A normal change should go through the following sequence of events:

  • Define the change that’s required.
  • Approve the effort to develop the change.
  • Develop the change – depending on the specific change, this may be code changes, planning a software implementation, or development of a solution to a problem, etc.
  • Test the change – this includes the back out plan in the unlikely event that the change fails for some reason.
  • Propose a scheduled start date/time for the change.
  • Review by the CAB – the CAB should evaluate the change request to:
    • Make certain that the proposed scheduled start date/time doesn’t adversely impact any other business critical functions or previously scheduled changes.
    • Determine if risks inherent in making the change are acceptable.
  • Implement on an agreed-upon start date/time within the allotted change time window.
  • Document the configuration item (CI) changes made in the configuration management database (CMDB).
  • Review the change after completion to make sure it meets the expectations, and that the incidents caused by this change are within acceptable limits.

These steps will need to be tweaked based upon organizational requirements, but they provide the backbone for a change management process.

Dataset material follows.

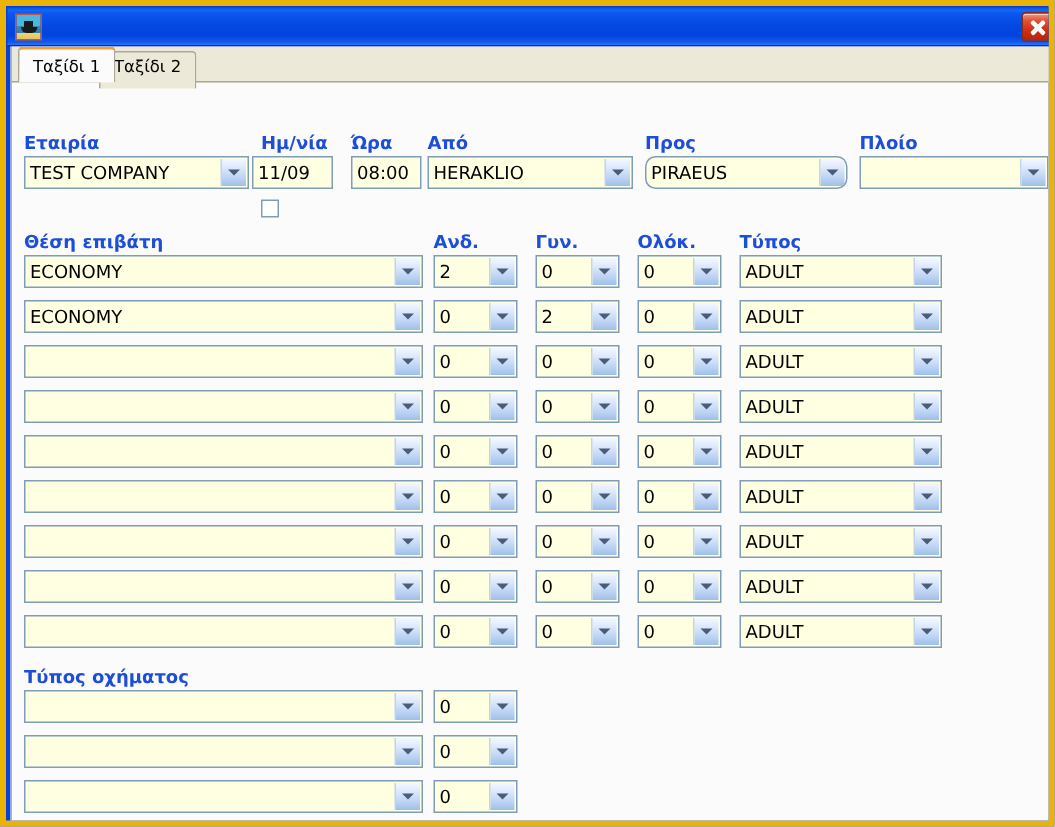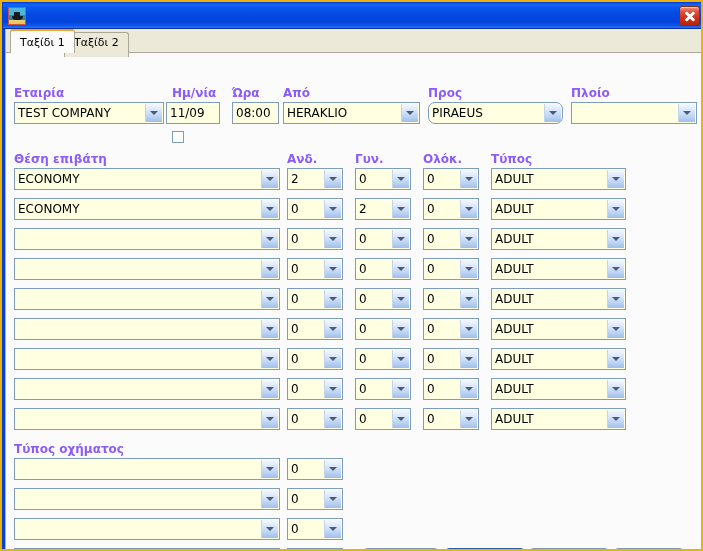"Ταξίδι 1" #window { border: 2px solid #eab308 -> 4px solid #eab308 }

Implementing Change Management

Where does one start when looking at change management? It can be very daunting at the outset, but these steps should help to get you started:

  • Identify people in the organization to be the process owner and change manager.
  • Design the change process. Things to think about include:
    1. Plan how changes will flow through the organization. Many process flow documents already exist that can be downloaded from the Internet, for example http://wiki.en.it-processmaps.com/index.php/Change_Management
    2. Determine what changes will be standard changes and will receive pre-approval.
    3. Decide if there will be an emergency change approval process and how the post–mortem on emergency changes will be handled.
    4. For failed normal changes, how will they be re-scheduled to assure a successful change?
    5. Not making the process a burden – if it is, then it won’t be implemented.
  • Start small with a particular group or particular type of change to make certain the process is working as desired.
  • Determine which change management key performance indicators (KPIs) are most important to your organization and then how they will be monitored.
  • Communicate the process and KPIs throughout the entire organization.
  • Monitor the change management process and improve (using continuous service improvement) where necessary to maintain and improve operations.

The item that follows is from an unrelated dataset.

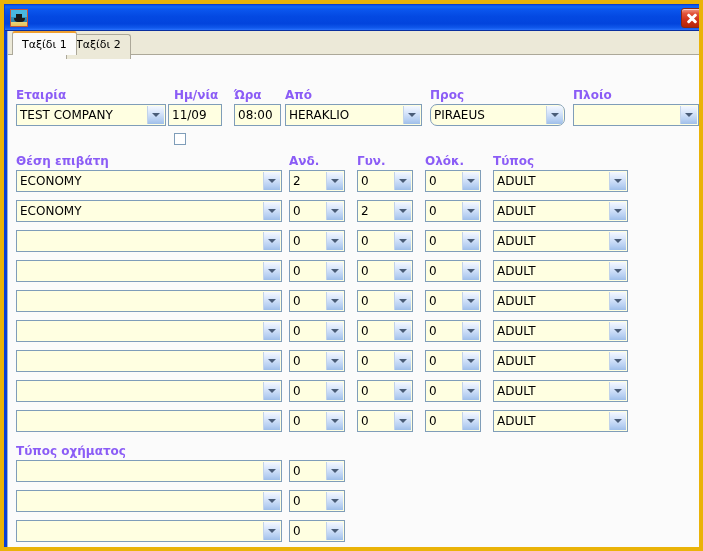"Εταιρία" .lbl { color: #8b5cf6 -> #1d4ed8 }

Example KPIs and Metrics for Change Management

Here are some KPIs for change management that might be of help – don’t just pick them up and use them, first you’ll need to understand which will help your organization to meet its goals best:

  • The number of changes implemented to services which met the customer’s agreed requirements, e.g. across quality/cost/time (expressed as a percentage of all changes).
  • Reduction in the number of disruptions to services, defects, and rework caused by inaccurate specification or poor/incomplete impact assessment of changes.
  • Reduction in the number of unauthorized changes.
  • Reduction in the backlog of changes.
  • Reduction in the number and percentage of unplanned changes and emergency fixes.
  • Change success rate – the percentage of changes deemed successful at review/number of requests for change (RFCs) approved.
  • Reduction in the number of changes where back-out is invoked.
  • Reduction in the number of failed changes.
  • Average time to implement based on urgency/priority/change type.
  • Incidents attributable to changes.
  • Percentage accuracy in change estimates

Change is here to stay in both the business and IT worlds. And not only is it here to stay, the pace of change continues to accelerate. Every IT department has some form of change management capability in place but, if yours is informal, your business would greatly benefit from implementing a more formal approach to managing change. It will reduce risk and the unwanted effects of badly implemented change, plus it might also speed things up.